Other Ways to Prevent Drunk Driving

Let’s be clear that stealing someone’s keys should be a last resort. Recognizing that many citizens may want to play their part in preventing drunk driving, the National Highway and Traffic Safety Administration (NHTSA) in 2009 issued some tips on how to do so. Summed up, here they are:

  • First and foremost, try public transportation. There are buses, subways, trains, driving services like Uber or Lyft, and there are taxicabs. As a matter of fact, you can call 1-800-TAXICAB to be hooked up with a nearby taxi service. Plus, many restaurants and bars participate in programs to get people home safely.
  • To prevent someone else from drunk driving, be calm first. “Suggest to them that they’ve had too much to drink and it would be better if someone else drove or if they took a cab,” says the NHTSA website, linked above. This works best if you have a relationship with the potential driver.
  • Try being funny about it. Joke around a little.
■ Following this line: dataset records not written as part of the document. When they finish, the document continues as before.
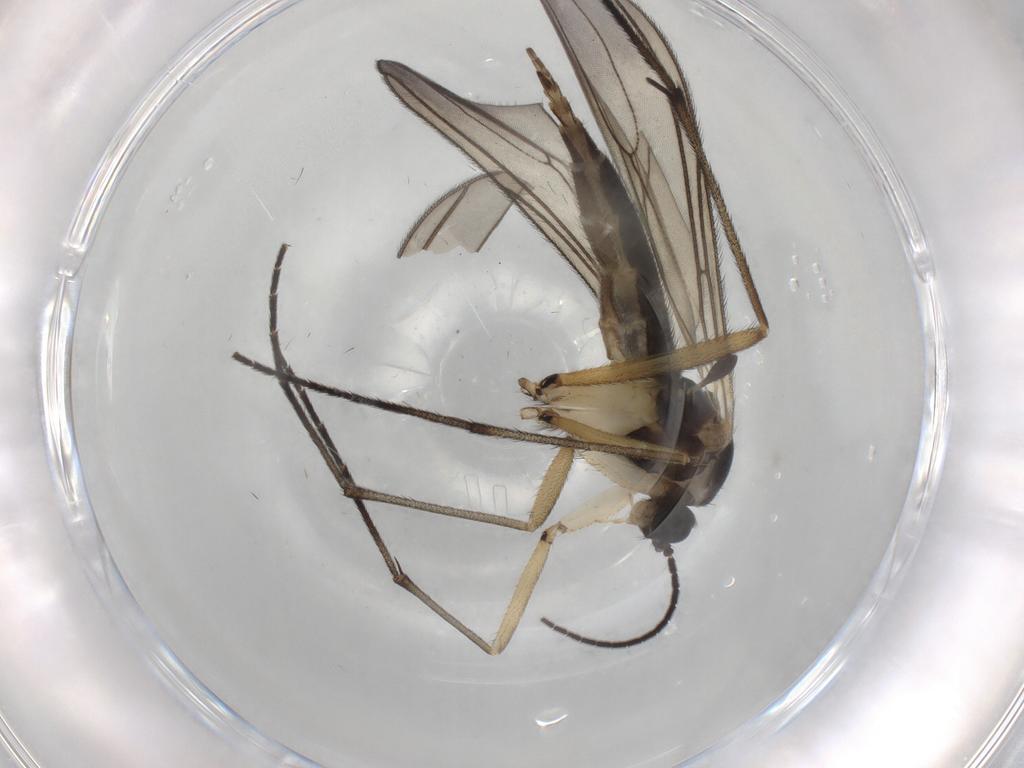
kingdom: Animalia
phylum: Arthropoda
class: Insecta
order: Diptera
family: Sciaridae
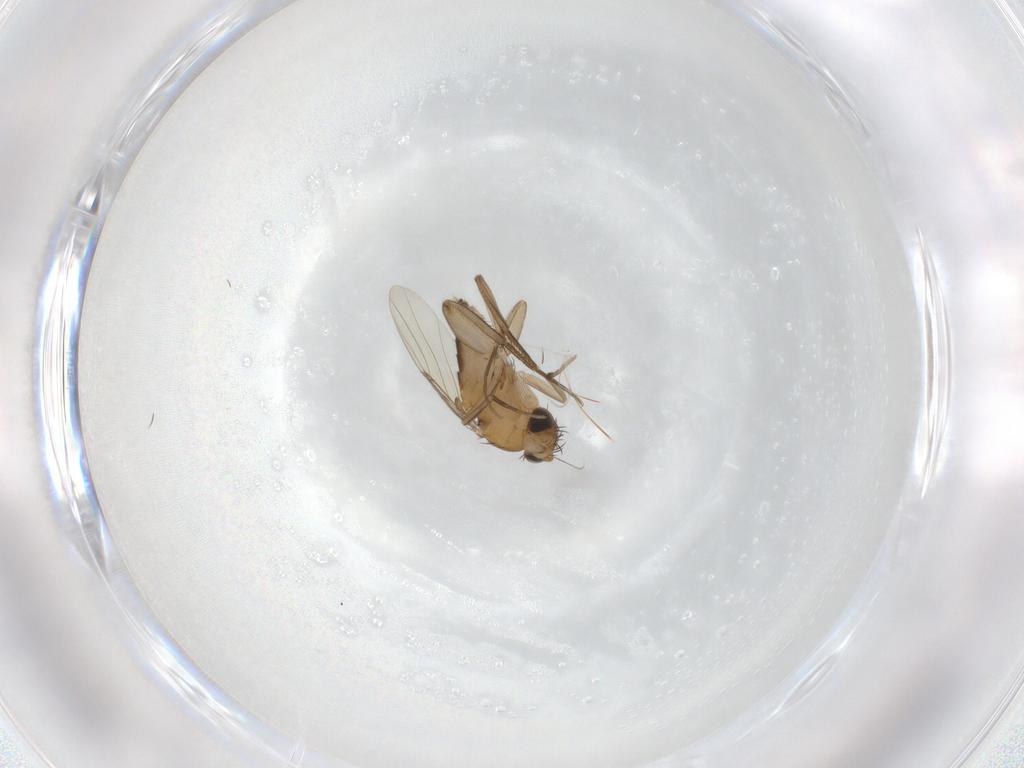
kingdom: Animalia
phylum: Arthropoda
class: Insecta
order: Diptera
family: Phoridae
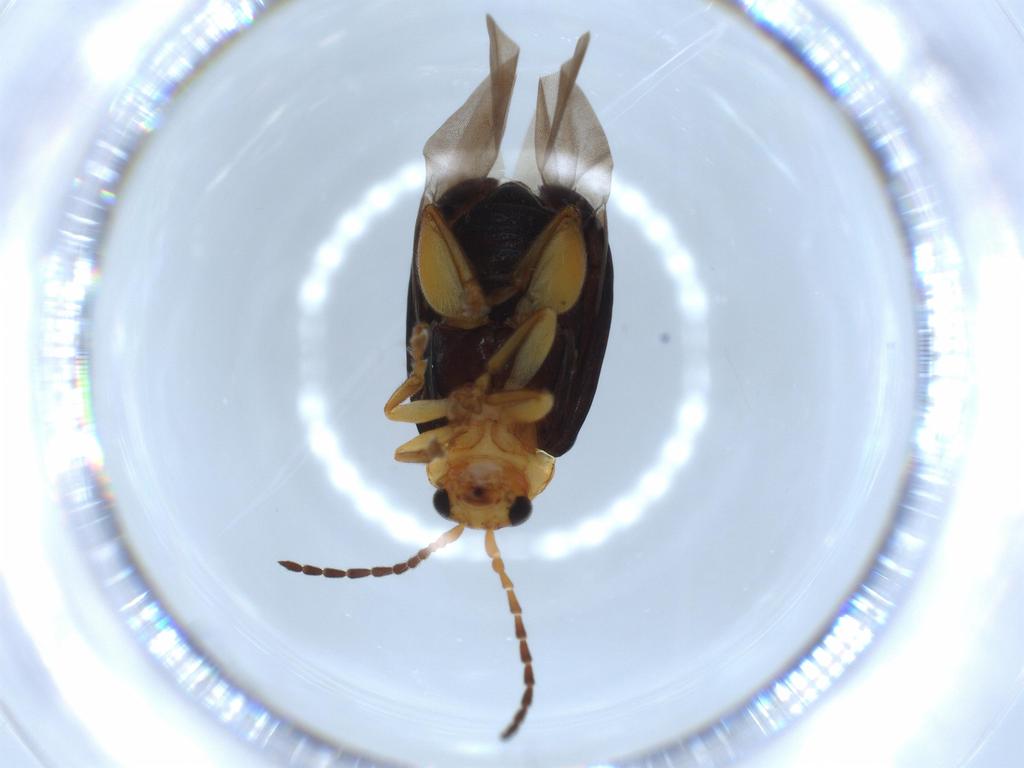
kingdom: Animalia
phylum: Arthropoda
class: Insecta
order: Coleoptera
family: Chrysomelidae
Maybe say something like, “You couldn’t drive a golf ball right now!” This approach also works better with certain comfort levels.
  • If attempting to dissuade a stranger from driving drunk, speak to his or her friends. People, drunk or not, tend to listen more to those they know personally.
  • If you happen to have arrived with them, for example if it’s your significant other or a close friend, you can say you’re not going with them. Oftentimes people want to stay in their group, and threatening to break it up and leave them alone could persuade them to not drive.
  • Do not be confrontational.
  • If all else fails, call the police or notify an appropriate authority. “The police can be much more persuasive and they would rather prevent a drunk from getting behind the wheel than to respond to the scene of an alcohol related crash,” says the NHTSA.

The last tip offered by the administration brings us full circle. They recommend stealing the person’s keys. There you have it, folks. If the NHTSA is telling us to steal keys when applicable, then obviously there can be no legal ramification. Just remember to adhere to the five requirements for acting out of legal necessity. We will leave you with the wording from the NHTSA regarding stealing a would-be drunk driver’s keys:

“Locate their keys while they are preoccupied and take them away. Most likely, they will think they’ve lost them and will be forced to find another mode of transportation.”